Let \(D_{i}\), \(i=1,\ldots,4\), be the ones in the proof of Theorem 1.1. First, in view of Lemmas 3.5-3.8, all the assumptions of Theorem 2.3 in [17] are satisfied. Second, by (2) and (3) of Lemma 3.5,

$$ \inf_{u\in[t^{-},t^{+}]}I_{\lambda}(u)\le\inf_{u\in D_{4}}I_{\lambda}(u) $$
(3.13)

and

$$ A_{\lambda}\bigl(\bigl[t^{-},t^{+}\bigr]\bigr)\subset\mathrm{int}_{Y}(D_{4}). $$
(3.14)

Hence, (3.13)-(3.14) and Proposition 2.4 of [16] yield the result. □

Proof of Theorem 1.3

Define \(f_{i}(x,t)\), \(i=1,\ldots,n-1\), as in [16]. Consider

$$\begin{aligned} \textstyle\begin{cases} \mathcal{L}^{p}_{k} u=\lambda f_{i}(x,u)&\mbox{in }\Omega,\\ u(x)=0,&\mbox{in }\mathbb{R}^{N}\setminus\Omega. \end{cases}\displaystyle \end{aligned}$$
(3.15)

By Theorem 1.1, problem (3.15) admits two positive, two negative and two sign-changing solutions.
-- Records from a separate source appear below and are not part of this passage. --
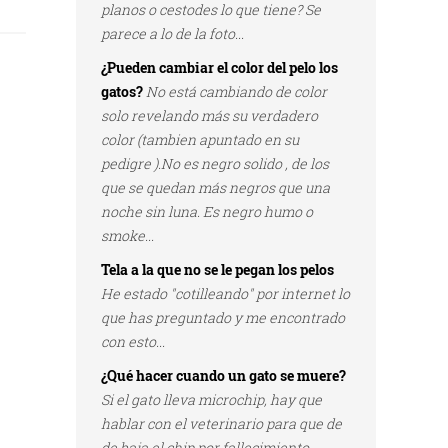
planos o cestodes lo que tiene? Se
parece a lo de la foto...
¿Pueden cambiar el color del pelo los
gatos?
No está cambiando de color
solo revelando más su verdadero
color (tambien apuntado en su
pedigre ).No es negro solido , de los
que se quedan más negros que una
noche sin luna. Es negro humo o
smoke...
Tela a la que no se le pegan los pelos
He estado "cotilleando" por internet lo
que has preguntado y me encontrado
con esto...
¿Qué hacer cuando un gato se muere?
Si el gato lleva microchip, hay que
hablar con el veterinario para que de
de baja el chip por fallecimiento...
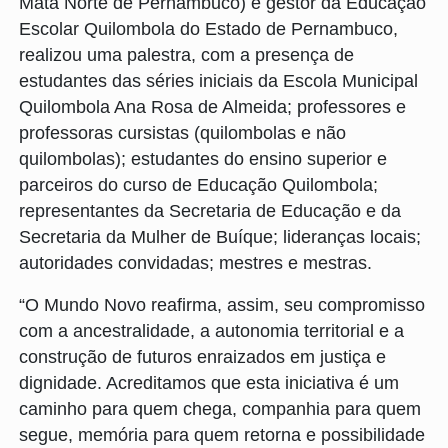
Mata Norte de Pernambuco) e gestor da Educação
Escolar Quilombola do Estado de Pernambuco,
realizou uma palestra, com a presença de
estudantes das séries iniciais da Escola Municipal
Quilombola Ana Rosa de Almeida; professores e
professoras cursistas (quilombolas e não
quilombolas); estudantes do ensino superior e
parceiros do curso de Educação Quilombola;
representantes da Secretaria de Educação e da
Secretaria da Mulher de Buíque; lideranças locais;
autoridades convidadas; mestres e mestras.
“O Mundo Novo reafirma, assim, seu compromisso
com a ancestralidade, a autonomia territorial e a
construção de futuros enraizados em justiça e
dignidade. Acreditamos que esta iniciativa é um
caminho para quem chega, companhia para quem
segue, memória para quem retorna e possibilidade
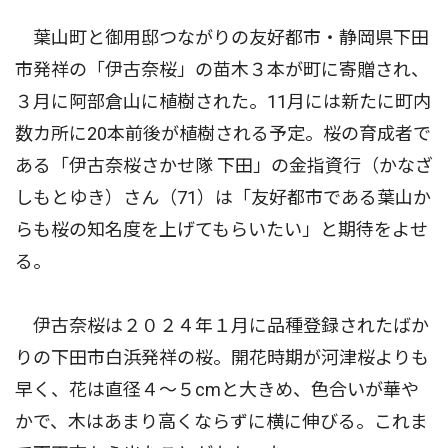
葉山町と御用邸つながりの友好都市・静岡県下田
市発祥の「伊古奈桜」の苗木３本が町に寄贈され、
３月に阿部倉山に植樹された。11月には新たに町内
数カ所に20本前後が植樹される予定。桜の育成者で
ある「伊古奈桜さかせ隊 下田」の金指資行（かなざ
しもとゆき）さん（71）は「友好都市である葉山か
らも桜の知名度を上げてもらいたい」と期待をよせ
る。
伊古奈桜は２０２４年１月に品種登録されたばか
りの下田市白浜発祥の桜。開花時期が河津桜よりも
早く、花は直径４〜５cmと大きめ、色合いが華や
かで、木はあまり高くならずに横に伸びる。これま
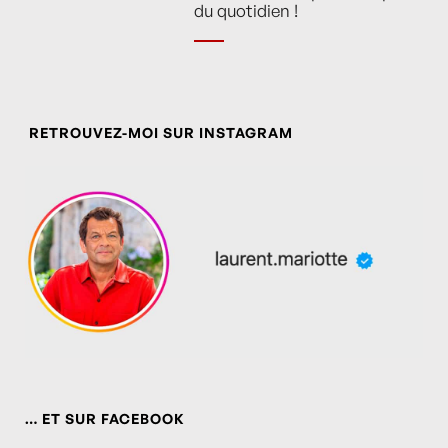
du quotidien !
RETROUVEZ-MOI SUR INSTAGRAM
… ET SUR FACEBOOK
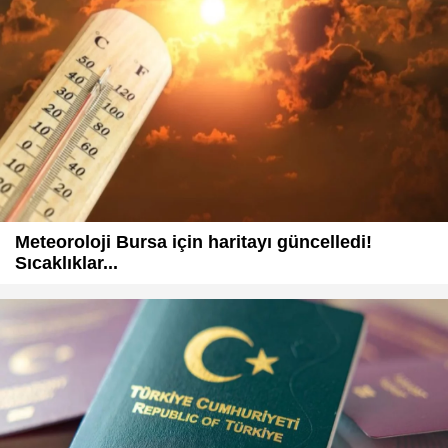
Meteoroloji Bursa için haritayı güncelledi!
Sıcaklıklar...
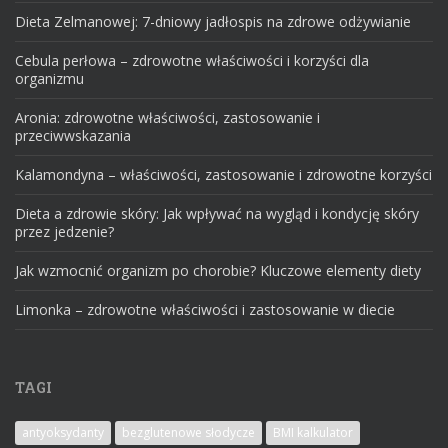
Dieta Zelmanowej: 7-dniowy jadłospis na zdrowe odżywianie
Cebula perłowa – zdrowotne właściwości i korzyści dla
organizmu
Aronia: zdrowotne właściwości, zastosowanie i
przeciwwskazania
Kalamondyna – właściwości, zastosowanie i zdrowotne korzyści
Dieta a zdrowie skóry: Jak wpływać na wygląd i kondycję skóry
przez jedzenie?
Jak wzmocnić organizm po chorobie? Kluczowe elementy diety
Limonka – zdrowotne właściwości i zastosowanie w diecie
TAGI
antyoksydanty
bezglutenowe słodycze
BMI kalkulator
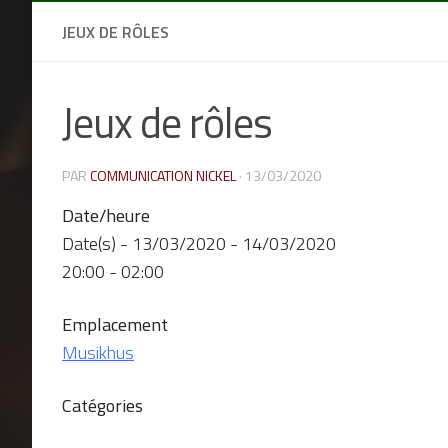
JEUX DE RÔLES
Jeux de rôles
PAR
COMMUNICATION NICKEL
·
13/03/2020
Date/heure
Date(s) - 13/03/2020 - 14/03/2020
20:00 - 02:00
Emplacement
Musikhus
Catégories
Replacing \(t^{-}\), \(t^{+}\) by \(t^{-}_{i}\), \(t^{+}_{i}\), respectively, the six solutions are outside of the order interval \([t^{-}_{i},t^{+}_{i}]\). According to the choice of m, we have

$$\bigl\vert m t^{-}_{i+1} \bigr\vert ^{p-2}m t^{-}_{i+1}< f(x,t)+mt=f_{i}(x,t)+m \vert t \vert ^{p-2}t< m \bigl\vert t^{+}_{i+1} \bigr\vert ^{p-2}t^{+}_{i+1}\quad\mbox{for } t^{-}_{i+1}\le t\le t^{+}_{i+1}. $$

Thus, by the definition of \(f_{i}\), we get

$$\begin{aligned} \begin{aligned} &\mathcal{L}^{p}_{K} u+\lambda m \vert u \vert ^{p-2}>\lambda m \bigl\vert t^{-}_{i+1} \bigr\vert ^{p-2}t^{-}_{i+1}=\mathcal{L}^{p}_{K}t^{-}_{i+1}+ \lambda m \bigl\vert t^{-}_{i+1} \bigr\vert ^{p-2}t^{-}_{i+1} &&\mbox{in }\Omega, \\ &u=0>t^{-}_{i+1}&&\mbox{in }\mathbb{R}^{N}\setminus\Omega. \end{aligned} \end{aligned}$$

Furthermore, by Lemma 3.4 the six solutions of problem (3.15) are inside the order interval \([t^{-}_{i+1},t^{+}_{i+1}]\) and are obviously solutions of problem (1.1). In this way, we manage to get \(2(n-1)\) positive, \(2(n-1)\) negative and \(2(n-1)\) sign-changing solutions of problem (1.1). □

4 Conclusions

The purpose of this paper is to study the existence of multiplicity solutions for fractional p-Laplacian equations with sublinear growth and oscillatory behavior. The key point is the choice of the framework to study the existence of weak solutions. In the suitably chosen framework, we are able to fulfil our strategy and generalize the corresponding results for fractional Laplacian equations.